Des chimistes britanniques ont mis au point une supermolécule en forme de tire-bouchon qui, à condition d'être orientée dans le bon sens, pourrait selon eux devenir l'arme du futur contre les bactéries, même celles qui résistent aux antibiotiques traditionnels.

Pour leurs travaux sur les infections, ces chercheurs de l'Université de Warwick (centre de l'Angleterre) se sont inspirés pour leurs travaux sur les infections des structures en tire-bouchon existant à l'état naturel.

Appelées «hélicates» en raison de leur forme hélicoïdale, ces supermolécules ont été créées artificiellement pour la première fois à la fin des années 1980.

Composées de longues molécules enroulées autour d'atomes de métal, ces «hélicates» avaient rapidement déchaîné la passion des chimistes, pas tant pour leurs applications - qui restaient obscures - que pour leur capacité à s'assembler toutes seules dès que les conditions chimiques propices étaient réunies.

C'est en étudiant ce procédé que Peter Scott et ses collègues ont créé une nouvelle classe d'hélicates, plus pures et plus flexibles, qu'ils ont donc baptisé «flexicates». Et ils ont découvert que l'une de ces «flexicates», à base d'atomes de fer, arrive à détruire aussi bien une bactérie Escherichia coli classique qu'un staphylocoque doré résistant aux antibiotiques (SARM), rapportent-ils dans une étude publiée dimanche par la revue Nature Chemistry.
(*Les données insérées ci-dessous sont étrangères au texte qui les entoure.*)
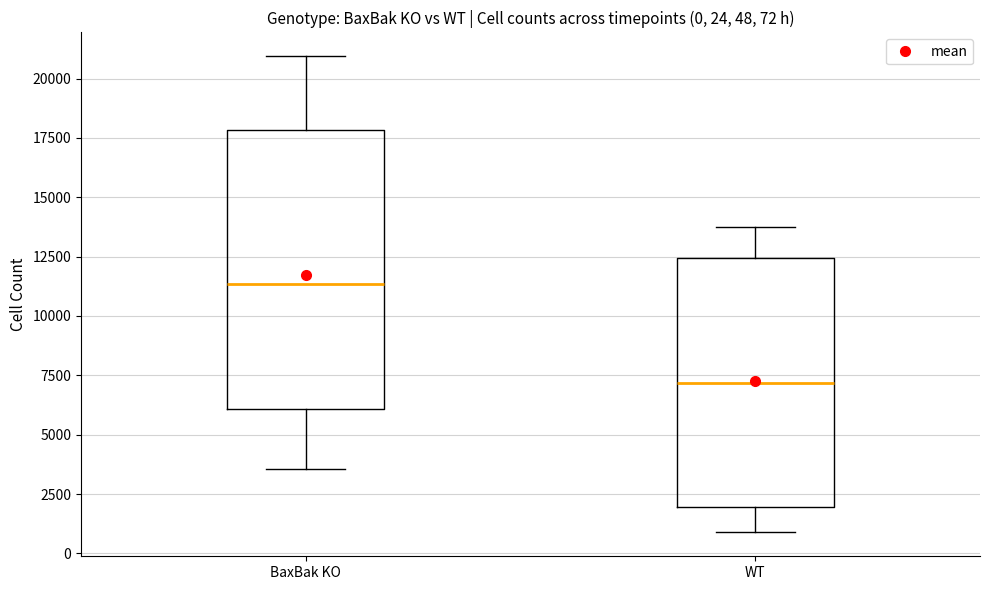

Comparing the boxes themselves (not the whiskers), which one is the tallest?

BaxBak KO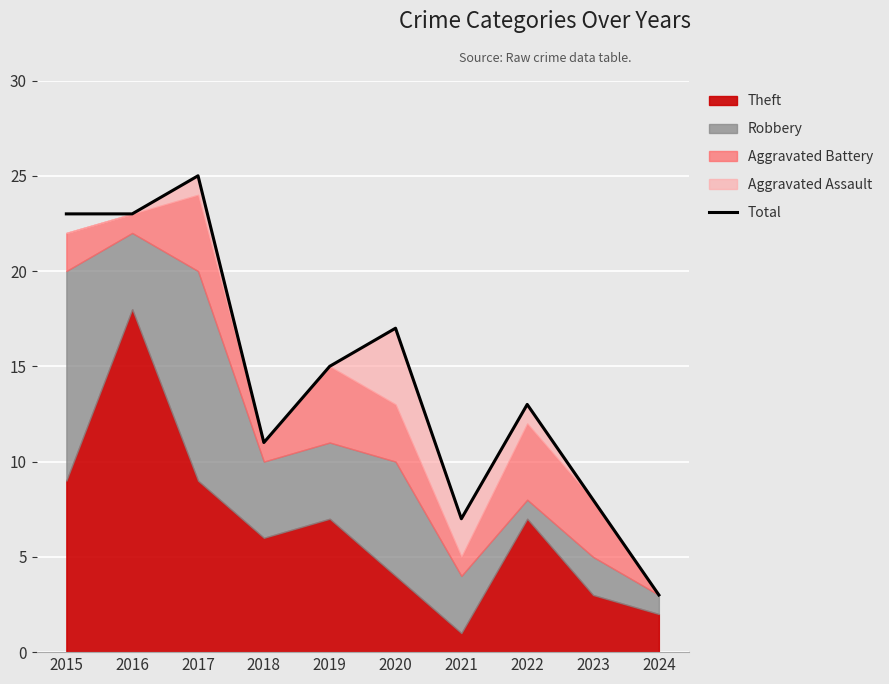

Does the chart display data point markers on the line(s)?

No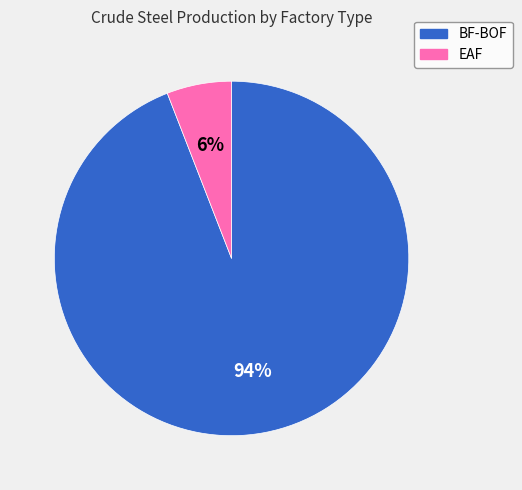

Which category has the smallest portion of the pie?

EAF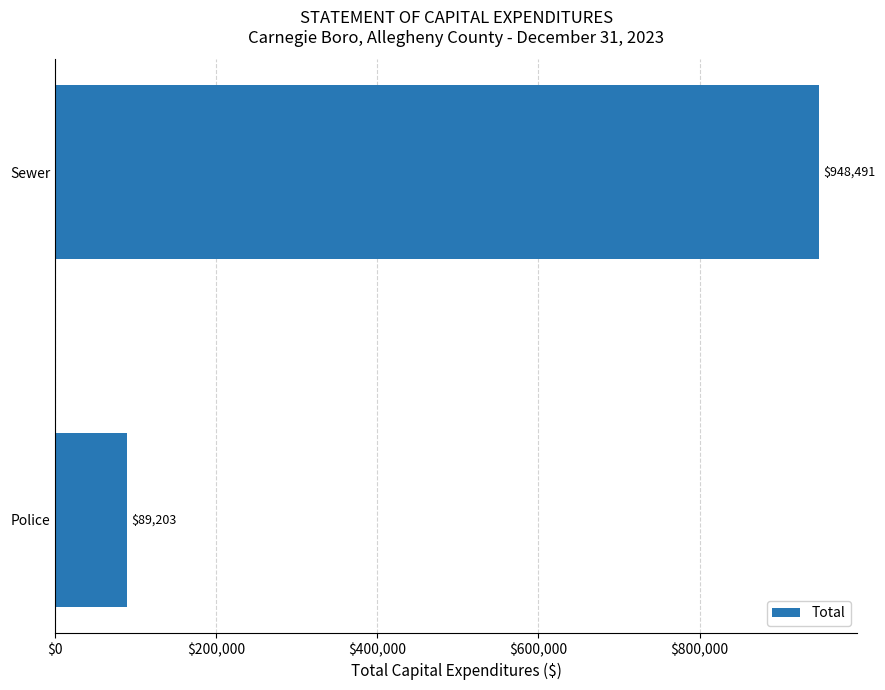

Between Sewer and Police, which is larger?

Sewer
Pourquoi? L'hélice formée par cette flexicate tourne tout simplement dans le sens inverse des aiguilles d'une montre. Une sorte de minuscule tire-bouchon pour gaucher nettement plus efficace contre l'E. coli et le SARM que sa version pour droitier.

En effet, pour des raisons encore mal connues, certaines bactéries sont plus vulnérables à des molécules «gauchères», tandis que pour d'autres, c'est le modèle pour droitiers qui fonctionne mieux, explique l'Université de Warwick dans un communiqué.
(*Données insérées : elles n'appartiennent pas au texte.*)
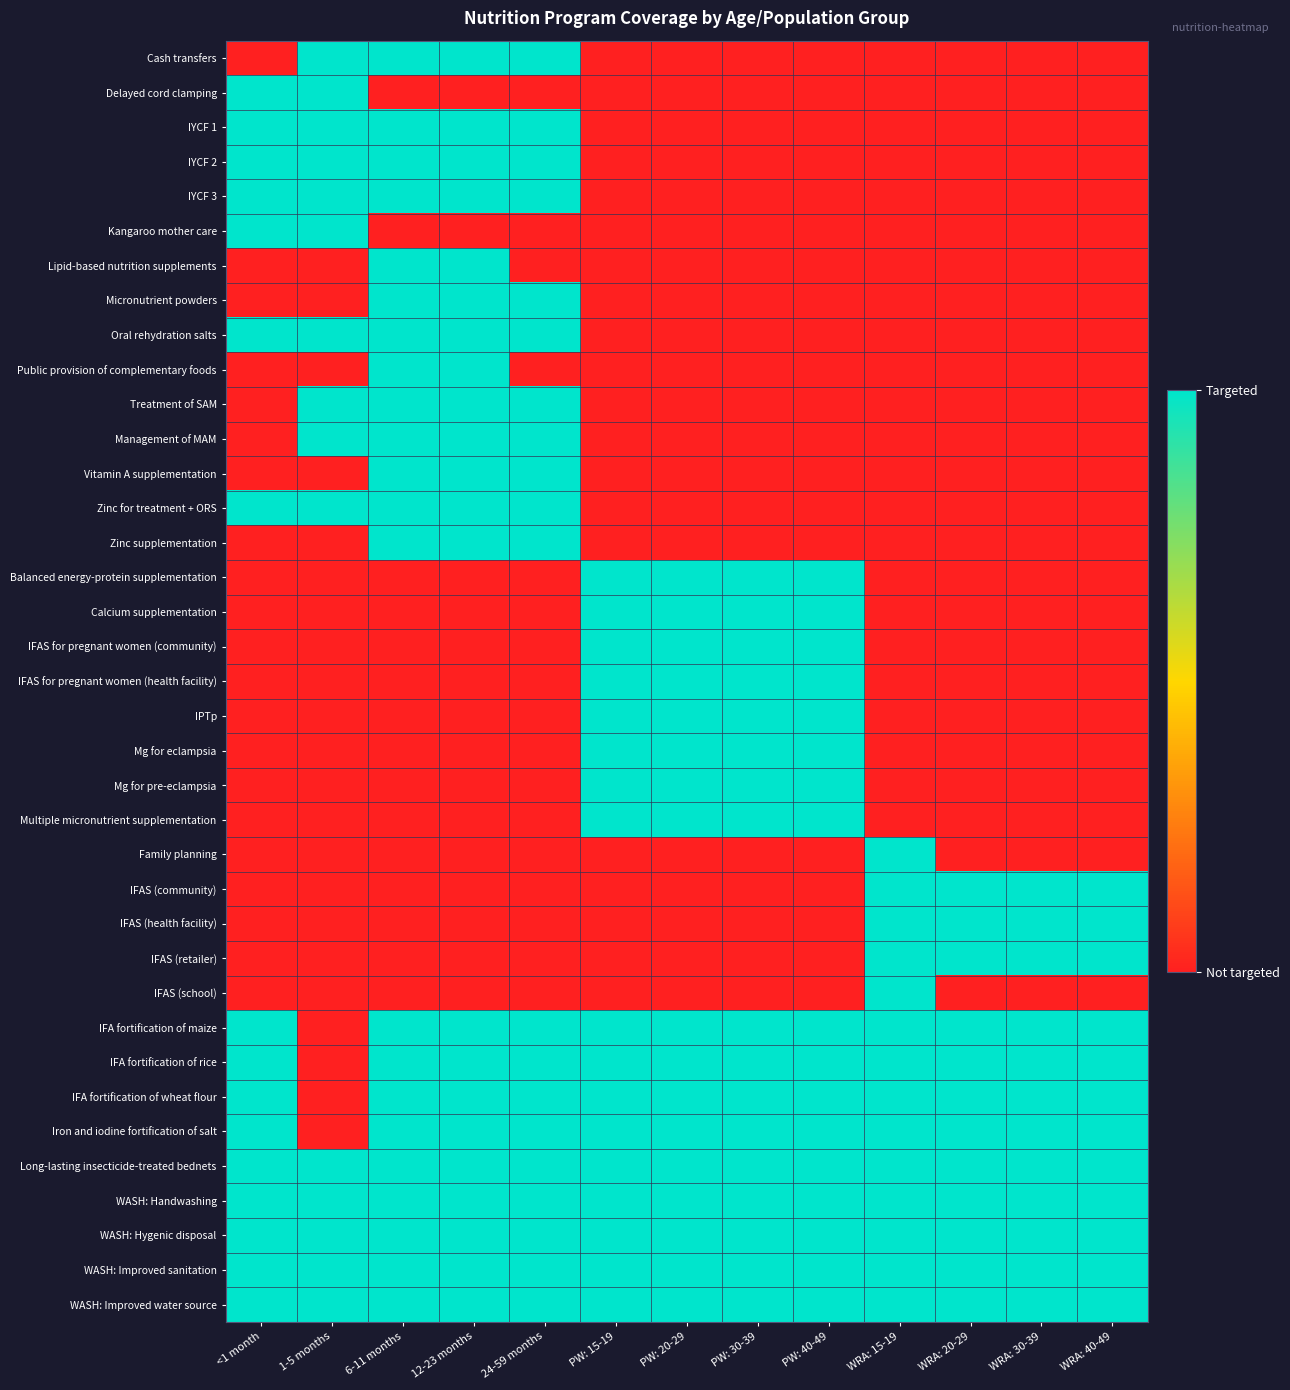

Which has a higher value, WRA: 15-19 or WRA: 40-49?

WRA: 15-19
«C'est tout un nouveau pan de la chimie qui s'ouvre. Ces nouvelles molécules artificielles sont flexibles, ce qui veut dire qu'en les tordant un peu, on peut les utiliser contre toute une série de maladies, pas seulement des bactéries résistantes comme le SARM», estime Peter Scott.
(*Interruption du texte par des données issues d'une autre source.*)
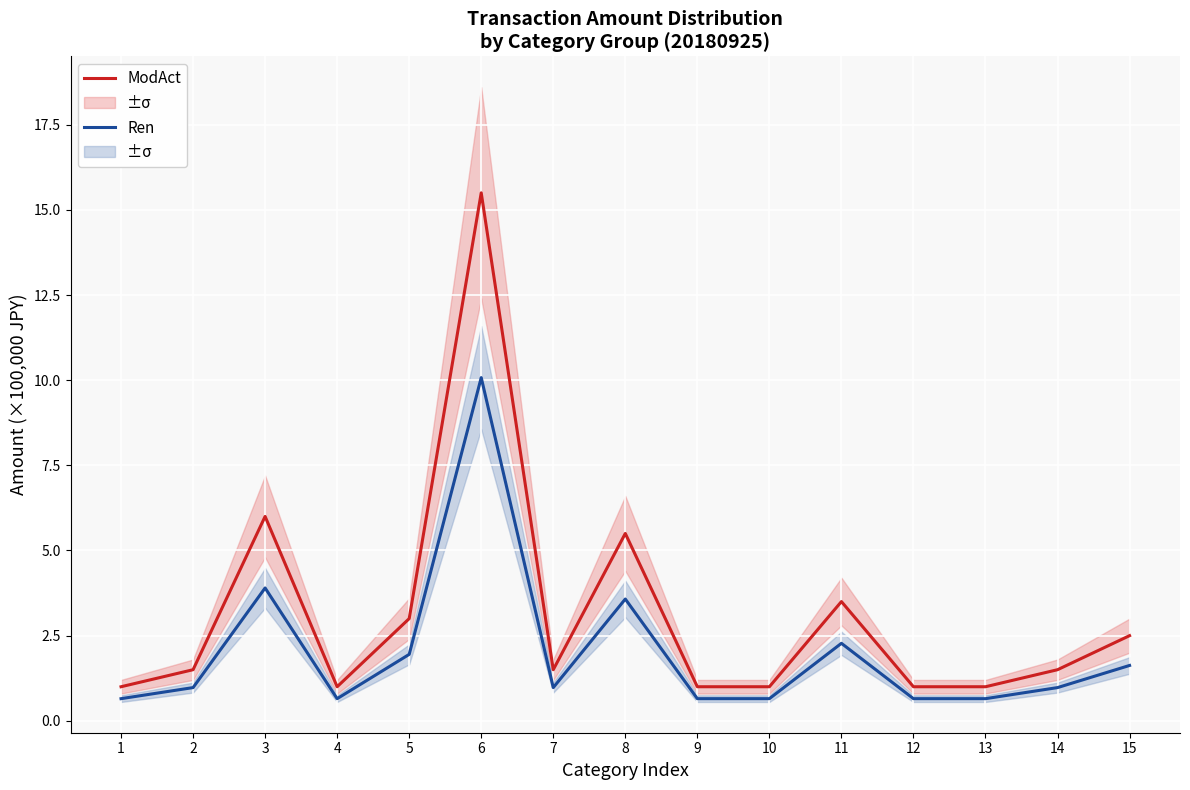

What is the spread (max minus min) of values at 2?

0.5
Le tour de force des chimistes britanniques est d'avoir réussi à fabriquer des tire-bouchons tous orientés dans le même sens (gauche ou droite), alors que jusqu'à présent les hélicates produites en laboratoires étaient un mélange des deux orientations.

«Nos travaux signifient qu'à partir de maintenant, on peut donner à la molécule l'orientation que l'on souhaite en fonction de l'effet qu'on veut produire», poursuit le Pr Scott.

«En obtenant la bonne orientation, on peut aussi diminuer la dose médicamenteuse de moitié, ce qui a pour conséquence de réduire les effets secondaires (...) Pour les patients, il est plus sûr de n'avaler que la moitié de la dose», souligne-t-il.

De longues études cliniques sont encore nécessaires avant de pouvoir espérer utiliser ces flexicates chez l'homme.

Mais les tests menés par les chimistes sur des petits vers ont déjà démontré une «toxicité relativement faible» par rapport à son efficacité antimicrobienne, ce qui est «extrêmement prometteur», selon l'étude.